Using the information
a. Answer these questions about the episode description, one answer per line, each marked like its question.
(i) What three words make up the VCP framework?
(ii) How many years had Ronnie spent building his YouTube presence?
(iii) From what number to what number did his viewership climb in a single week?
b. Rewrite the part of the episode description that begins at the words "What came out" and stops after "to be seen.", swapping "equalizer" for "leveler".
c. Write the next part of the episode description, picking up after its final sentence.

Excerpt to read
Before there was a name, before there was a logo, before there was a strategy — there was a conversation. This is the episode that started it all.
Jesse Bullock of Bull's EYE Consulting and Ronnie Haskins of RH Auto Brokers hit record before they had a podcast name, a format, or even a clearly defined plan. What they did have was a shared conviction that the debate about whether entrepreneurs should be building a digital presence is officially over. In 2026, that conversation is closed.
What came out of that first raw, unscripted session is a masterclass in what it actually looks like to start before you're ready. Jesse and Ronnie dig into the VCP framework — Visibility, Credibility, Profitability — and how it applies not just to in-person networking but to the digital landscape where your reach is no longer limited to the 50 people in a room. They talk about the equalizer that social media has become for small business owners who once had to compete with massive ad budgets just to be seen.
Ronnie shares how seven years of building his YouTube presence taught him that traditional ROI isn't always the right measuring stick. His viewership jumped from 7,000 to 17,000 in a single week simply by showing up consistently. Not because of a viral moment, but because of discipline. Jesse breaks down the consumer journey from awareness to interest to consideration, and challenges entrepreneurs to think beyond just creating content — to actually build an infrastructure that nurtures leads and drives conversion.

Extracted data
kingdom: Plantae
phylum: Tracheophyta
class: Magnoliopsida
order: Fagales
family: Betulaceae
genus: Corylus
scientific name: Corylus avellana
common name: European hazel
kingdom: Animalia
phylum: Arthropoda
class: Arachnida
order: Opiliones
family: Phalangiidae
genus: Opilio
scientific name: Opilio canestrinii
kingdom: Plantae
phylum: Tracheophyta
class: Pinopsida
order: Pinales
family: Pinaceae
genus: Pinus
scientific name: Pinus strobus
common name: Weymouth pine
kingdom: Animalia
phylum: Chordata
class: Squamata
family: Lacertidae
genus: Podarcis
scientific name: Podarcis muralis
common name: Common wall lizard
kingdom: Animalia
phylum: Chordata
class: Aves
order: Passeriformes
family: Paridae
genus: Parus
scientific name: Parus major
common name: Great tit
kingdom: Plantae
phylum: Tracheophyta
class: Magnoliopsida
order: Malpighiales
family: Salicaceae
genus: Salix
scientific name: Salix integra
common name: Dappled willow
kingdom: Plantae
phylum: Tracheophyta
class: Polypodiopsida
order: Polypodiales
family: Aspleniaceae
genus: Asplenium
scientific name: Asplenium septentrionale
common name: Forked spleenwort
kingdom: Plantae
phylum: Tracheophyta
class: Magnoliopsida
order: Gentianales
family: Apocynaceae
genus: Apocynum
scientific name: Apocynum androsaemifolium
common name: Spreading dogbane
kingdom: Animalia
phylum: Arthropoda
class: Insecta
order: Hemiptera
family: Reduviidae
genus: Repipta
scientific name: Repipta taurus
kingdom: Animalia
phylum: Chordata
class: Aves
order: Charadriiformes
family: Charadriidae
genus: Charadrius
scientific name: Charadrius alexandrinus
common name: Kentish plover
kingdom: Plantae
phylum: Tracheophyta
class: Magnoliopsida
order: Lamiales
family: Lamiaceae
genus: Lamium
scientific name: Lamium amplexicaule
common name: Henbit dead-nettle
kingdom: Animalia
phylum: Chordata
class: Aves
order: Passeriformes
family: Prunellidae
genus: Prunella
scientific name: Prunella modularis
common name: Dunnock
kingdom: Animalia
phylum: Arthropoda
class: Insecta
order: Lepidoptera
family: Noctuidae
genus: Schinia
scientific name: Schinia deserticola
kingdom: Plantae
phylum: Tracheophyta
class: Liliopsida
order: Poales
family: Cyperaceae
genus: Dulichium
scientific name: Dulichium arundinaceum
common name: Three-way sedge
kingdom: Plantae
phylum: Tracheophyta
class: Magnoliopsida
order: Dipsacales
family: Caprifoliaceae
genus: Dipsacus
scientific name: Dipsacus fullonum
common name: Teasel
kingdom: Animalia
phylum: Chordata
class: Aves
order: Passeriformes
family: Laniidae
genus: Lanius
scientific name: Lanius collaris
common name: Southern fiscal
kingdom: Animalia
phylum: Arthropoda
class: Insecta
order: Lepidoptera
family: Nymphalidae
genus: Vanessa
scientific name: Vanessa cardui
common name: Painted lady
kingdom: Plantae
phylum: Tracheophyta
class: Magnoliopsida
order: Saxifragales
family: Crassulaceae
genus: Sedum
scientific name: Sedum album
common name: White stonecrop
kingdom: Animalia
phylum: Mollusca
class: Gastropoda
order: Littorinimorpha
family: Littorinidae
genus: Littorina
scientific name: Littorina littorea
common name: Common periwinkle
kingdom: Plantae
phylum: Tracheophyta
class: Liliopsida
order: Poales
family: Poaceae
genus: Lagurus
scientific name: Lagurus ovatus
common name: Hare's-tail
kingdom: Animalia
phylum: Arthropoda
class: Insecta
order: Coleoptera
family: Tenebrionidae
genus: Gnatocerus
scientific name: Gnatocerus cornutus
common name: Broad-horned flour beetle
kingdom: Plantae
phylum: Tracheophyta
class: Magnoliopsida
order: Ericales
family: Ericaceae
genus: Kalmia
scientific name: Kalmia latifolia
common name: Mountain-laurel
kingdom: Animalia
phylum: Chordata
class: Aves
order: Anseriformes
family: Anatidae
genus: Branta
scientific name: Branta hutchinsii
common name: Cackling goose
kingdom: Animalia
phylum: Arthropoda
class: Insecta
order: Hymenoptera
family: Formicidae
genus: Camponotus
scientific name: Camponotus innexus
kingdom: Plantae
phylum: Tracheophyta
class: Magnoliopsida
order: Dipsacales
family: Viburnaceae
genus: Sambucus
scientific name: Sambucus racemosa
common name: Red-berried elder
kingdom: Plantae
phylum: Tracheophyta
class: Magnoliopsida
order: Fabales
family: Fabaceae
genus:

Exercise results
a.
(i) Visibility, Credibility, Profitability
(ii) Seven years
(iii) From 7,000 to 17,000

b.
What came out of that first raw, unscripted session is a masterclass in what it actually looks like to start before you're ready. Jesse and Ronnie dig into the VCP framework — Visibility, Credibility, Profitability — and how it applies not just to in-person networking but to the digital landscape where your reach is no longer limited to the 50 people in a room. They talk about the leveler that social media has become for small business owners who once had to compete with massive ad budgets just to be seen.

c.
They get personal. Ronnie talks about working the graveyard shift at a steel foundry at 16 years old and how that experience shaped his refusal to settle for the conveyor belt. Jesse shares a similar story of not fitting into the traditional education system and choosing the military over the assembly line. Both paths led them to entrepreneurship, and both came with a lifetime of lessons about grit, reinvention, and showing up when nobody's watching.
Jesse introduces the D.A.W.G. framework — Discipline, Accountability, Warrior Ethos, and Grit — as the mindset required to endure the entrepreneurial journey. Ronnie adds his own perspective: failure isn't falling short, failure is never trying at all. Every setback is a lesson, every lesson fuels the comeback.
They acknowledge the elephant in the room — this episode is messy, it's all over the place, and they hadn't even figured out what to call the show. But that's the point. Every massive platform started exactly like this. Two people in a room talking about something that matters. If you're waiting for the perfect moment to start building your brand, this episode is your proof that the perfect moment doesn't exist. You just hit record and go.
This is where The Authority Hour began — before it had a name, before it had an audience, and before it had any business being as valuable as it turned out to be.